In Defense of Soap Operas
I'm no devotee of soap operas, and I never have been, but I'm rather saddened to hear that ABC has canceled two of its remaining three daytime dramas, All My Children and One Life to Live. Only General Hospital survived this latest purge, and it seems only a matter of time before it too is jettisoned. The other networks have been canceling their soaps as well.
This is a shame, I think, because despite their cheap production values, often-salacious content, and largely superficial treatment of their topics, the daytime dramas brought something important to their audiences: a real concern for the choices individuals make and the continual tension between liberty and order in a relatively free society.
Declining audiences were of course cited as the reason for the cancellations. According to ABC, the average daily viewership of All My Children dropped from about 3.2 million in 2006 to approximately 2.4 million today. That's a 25 percent decline in a half-decade. (Of course, the networks' news shows have had similarly precipitous audience declines over the years, but they continue to pollute the airwaves.)
One Life to Live has been on the air since 1968, and All My Children since 1970. Reuters reports: "An average of 6.5 million people regularly watched daytime dramas in 1991, compared to about 1.3 million last year, according to Nielsen figures." That number, however, is rather deceptive. So many of the shows have been canceled in recent years that the total audience would naturally decline by a great amount.
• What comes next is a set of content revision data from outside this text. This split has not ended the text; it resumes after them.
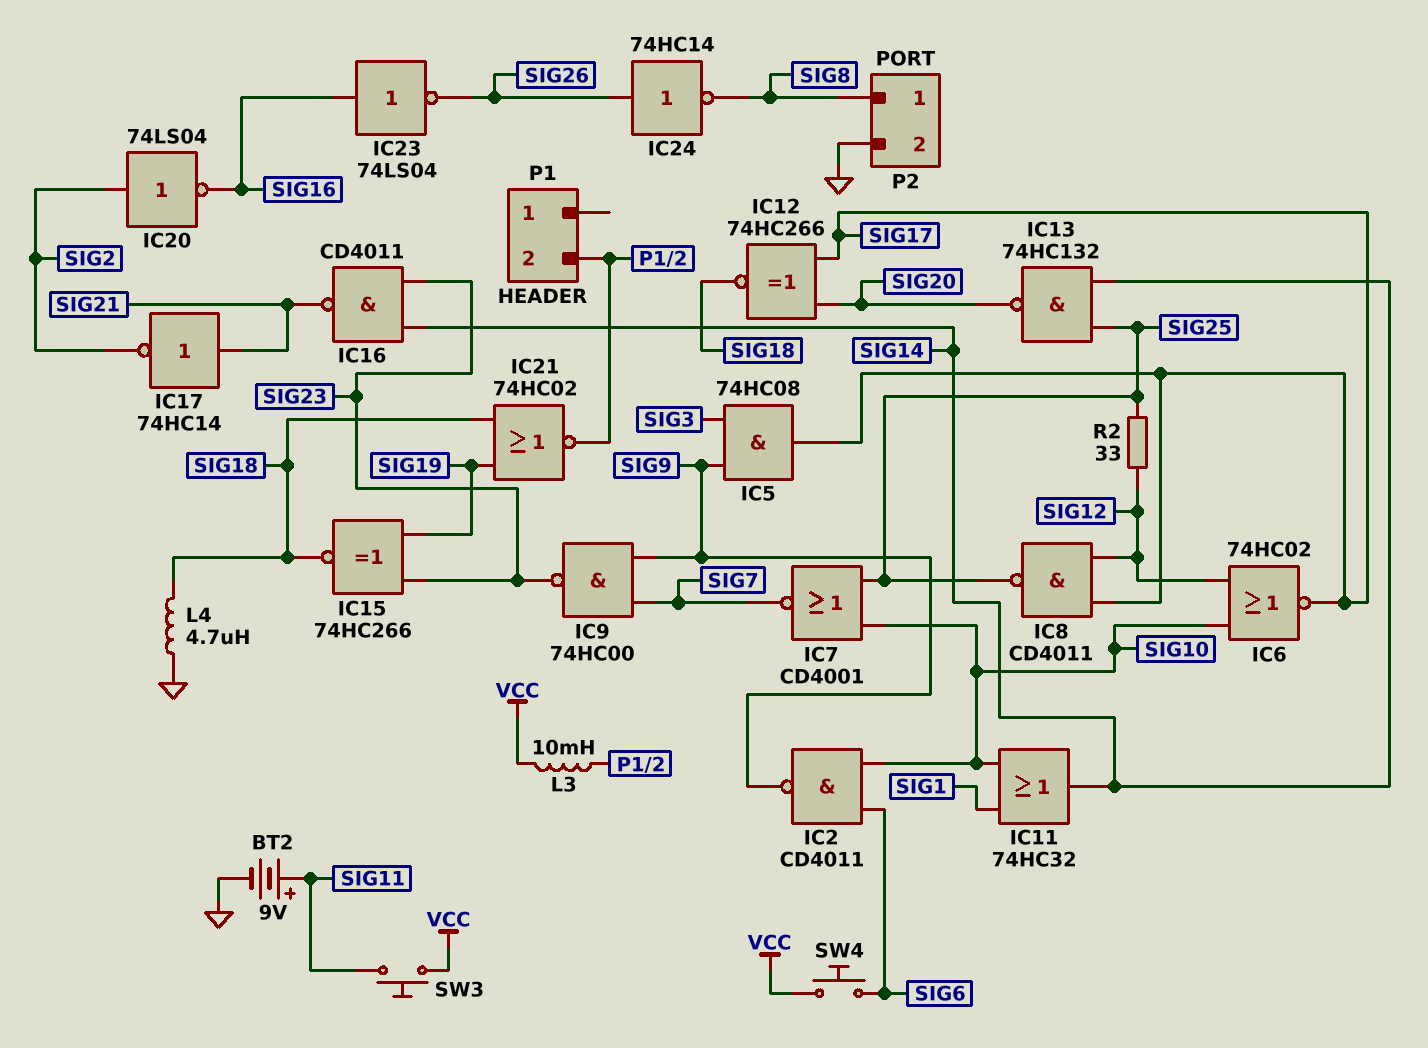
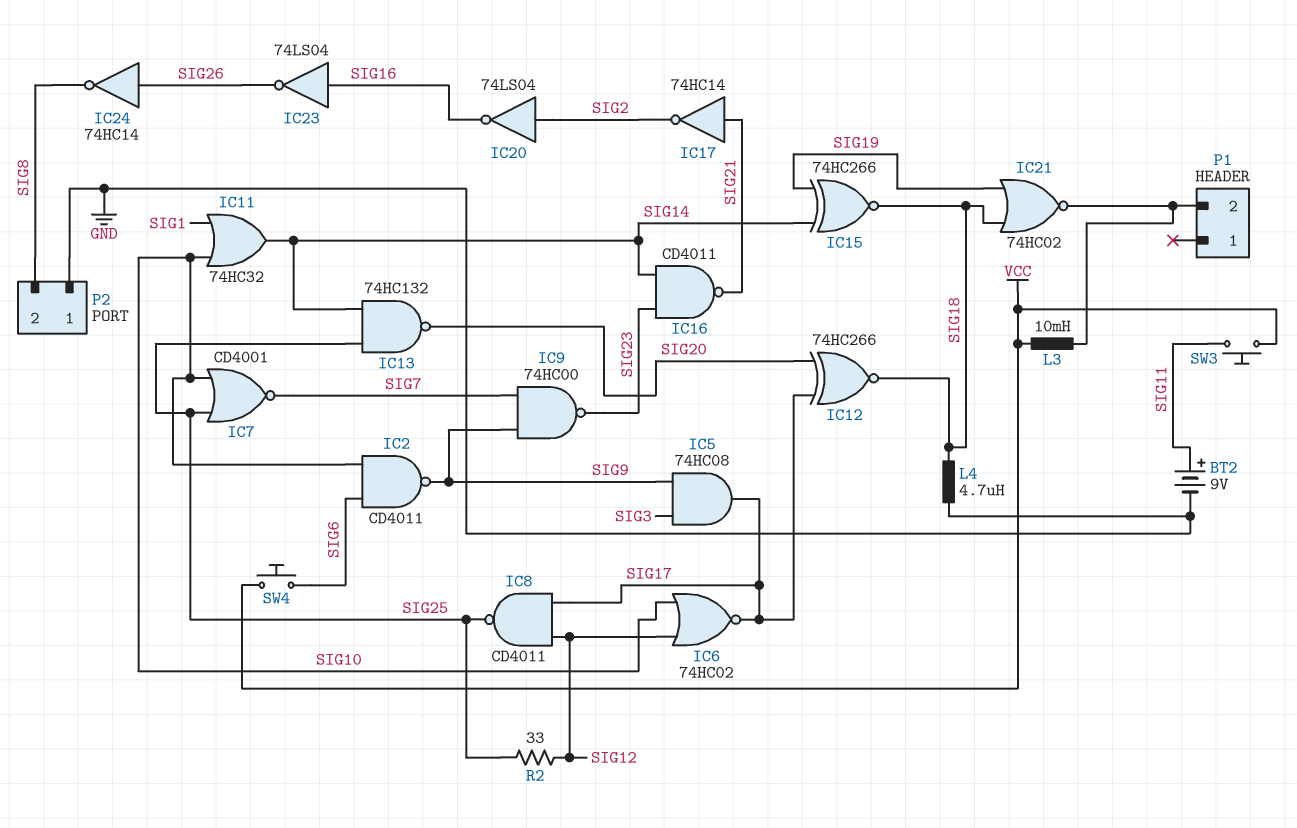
IC15: XNOR 74HC266 (in SIG19, in SIG23, out SIG18) -> XNOR 74HC266 (in SIG14, in SIG19, out SIG18)
P2 pin 1: SIG8 -> GND
P2 pin 2: GND -> SIG8

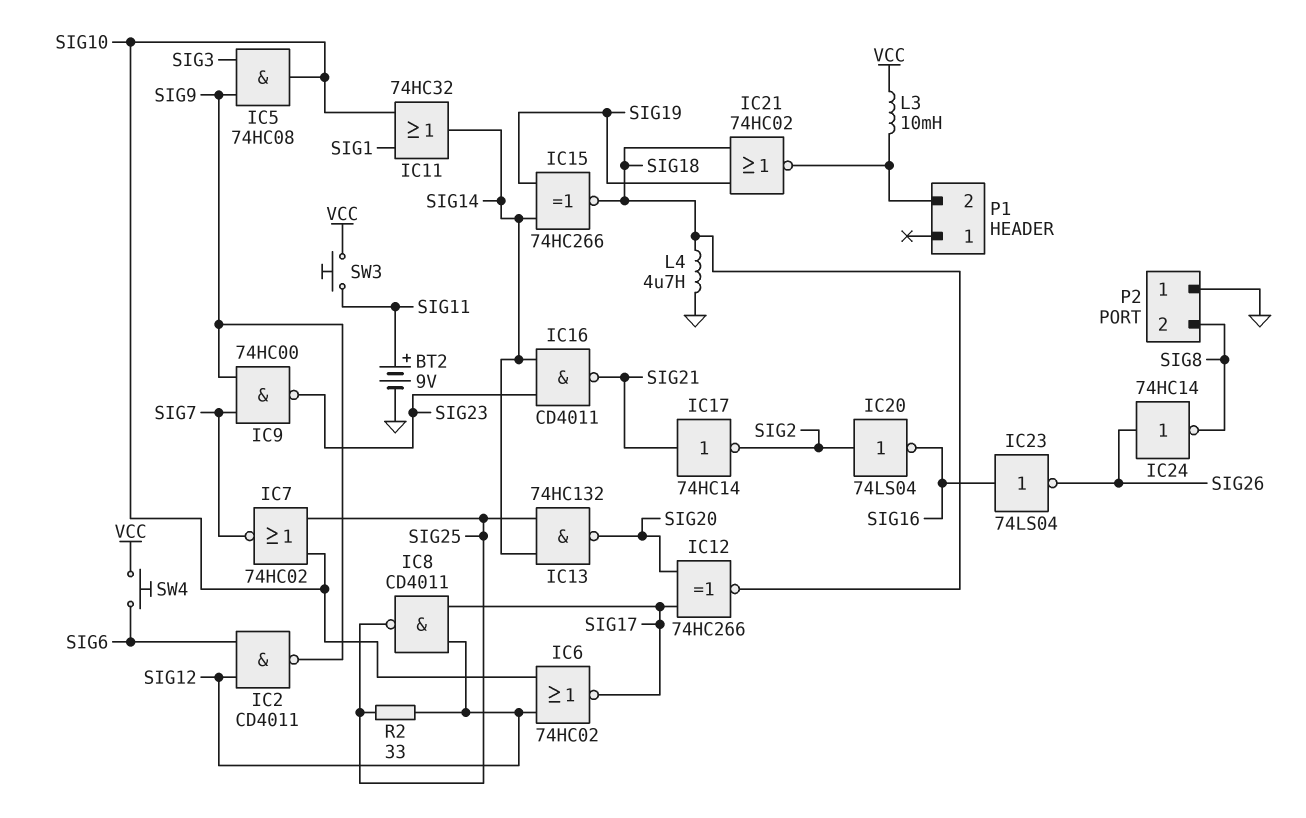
IC2: NAND CD4011 (in SIG6, in SIG10, out SIG9) -> NAND CD4011 (in SIG6, in SIG12, out SIG9)
IC5: AND 74HC08 (in SIG3, in SIG9, out SIG17) -> AND 74HC08 (in SIG3, in SIG9, out SIG10)
IC7: NOR CD4001 (in SIG10, in SIG25, out SIG7) -> NOR 74HC02 (in SIG10, in SIG25, out SIG7)

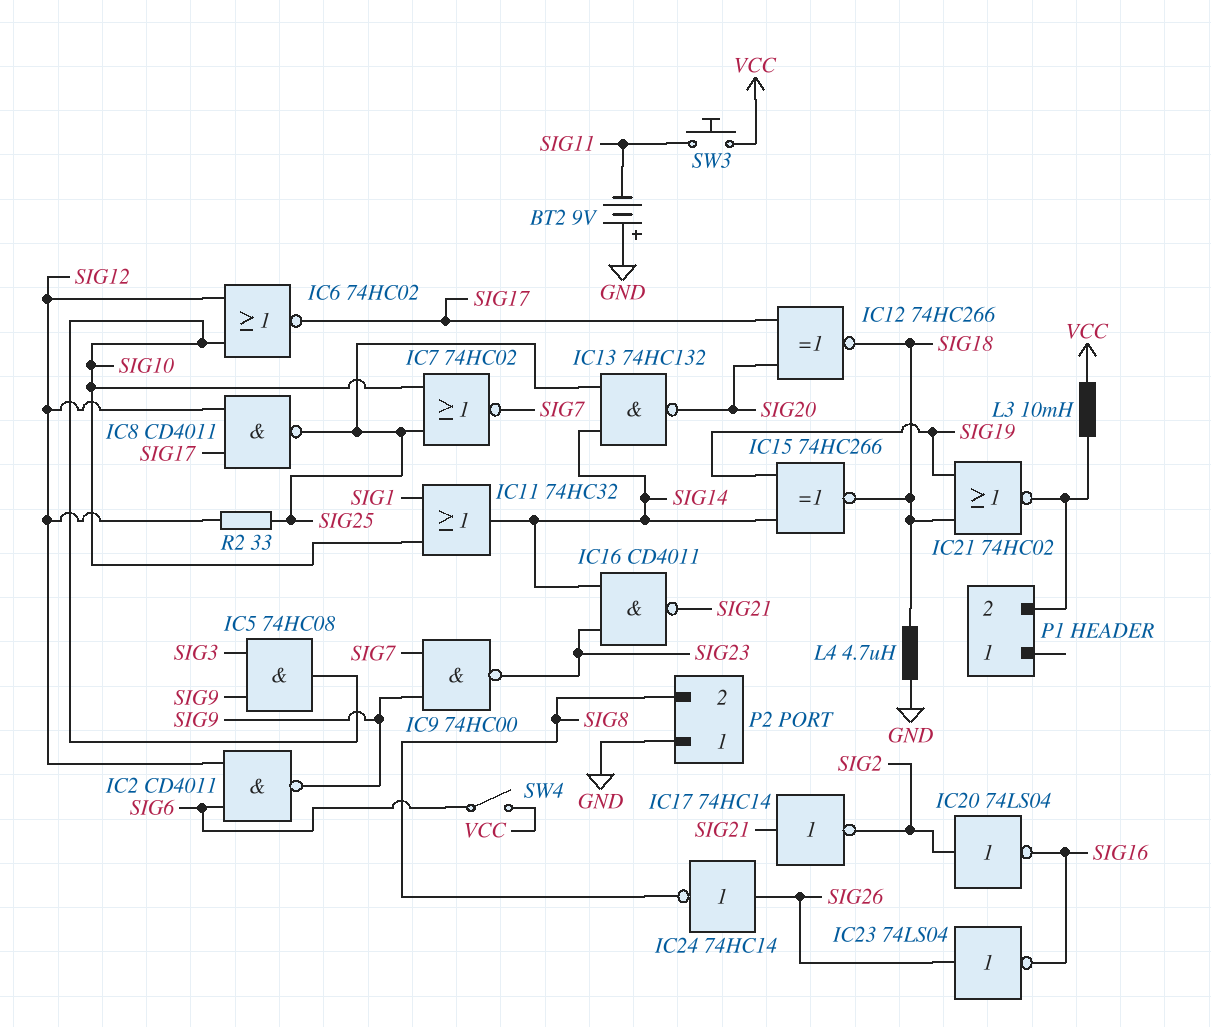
BT2: 9V (plus SIG11, minus GND) -> 9V (plus GND, minus SIG11)
IC23: NOT 74LS04 (in SIG16, out SIG26) -> NOT 74LS04 (in SIG26, out SIG16)
SW4: button (SIG6, VCC) -> switch (SIG6, VCC)

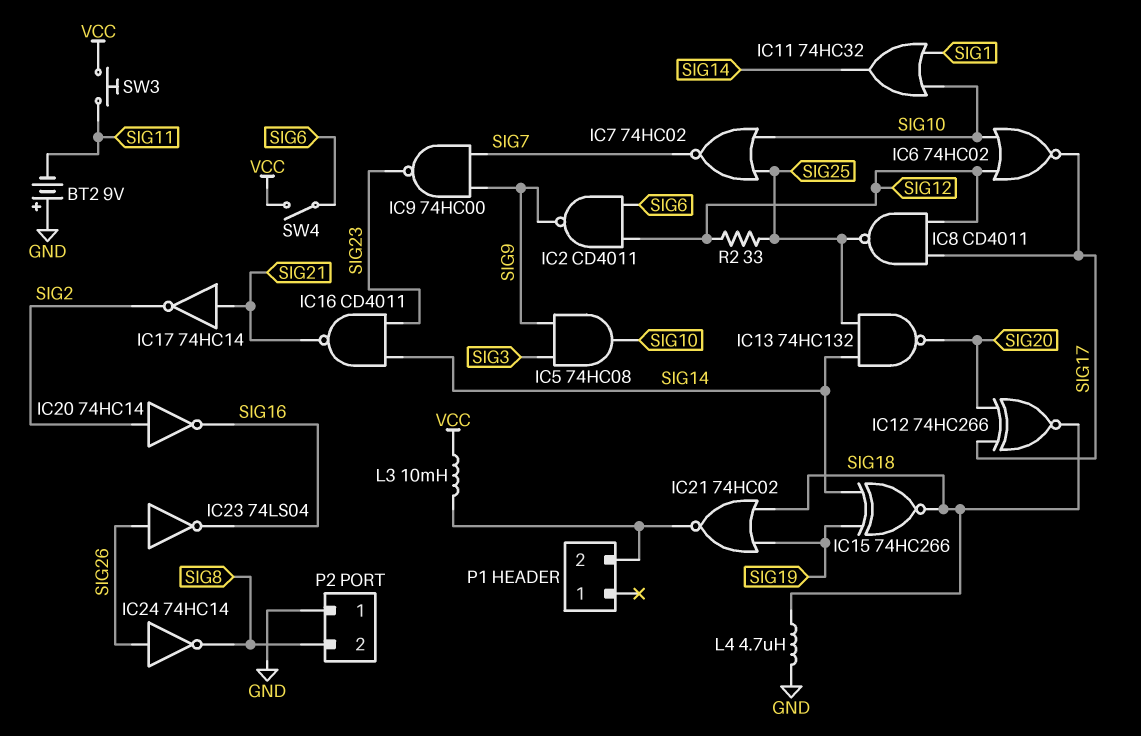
IC20: NOT 74LS04 (in SIG2, out SIG16) -> NOT 74HC14 (in SIG2, out SIG16)

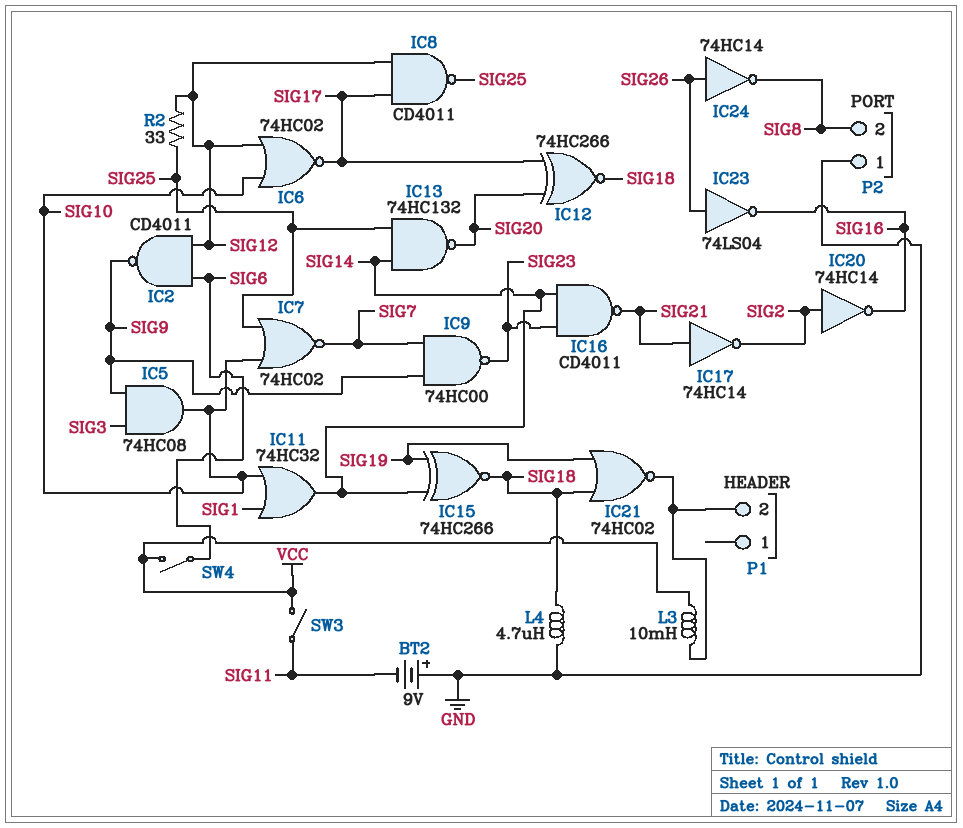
SW3: button (SIG11, VCC) -> switch (SIG11, VCC)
However, the reality is that daytime dramas no longer sustain a sufficient audience to make them profitable for the network, and thus they must go. The Reuters story quotes an ABC executive as saying the shows no longer appeal to audiences as they once did:
“Viewers are looking for different types of programing these days," said Brian Frons, president of daytime programming at ABC, adding they wanted “informative, authentic and fun shows that are relatable, offer a wide variety of opinions and focus on ‘real life’ takeaways.”
And what "informative, authentic, and fun" shows will replace them? Reuters quotes the network as follows:
ABC said the new shows would be "Chew," which focuses on food "from every angle," and make-over series "The Revolution," with fashion mentor Tim Gunn.
These replacements do not seem likely to elevate the national discourse, to say the least. Daytime dramas were never very sophisticated or intelligent, to be sure, and some people would find their pursuit of racy, sexually charged story lines to be morally suspect (I would recommend applying my critical precept that depiction does not imply advocacy). Yet they had one thing going for them that I truly believe made them edifying to at least a small degree: they were indeed dramas. Fiction exercises the mind in ways nonfiction does not, and the exploration of personal relationships, even when not done on the deepest level, is a valuable endeavor.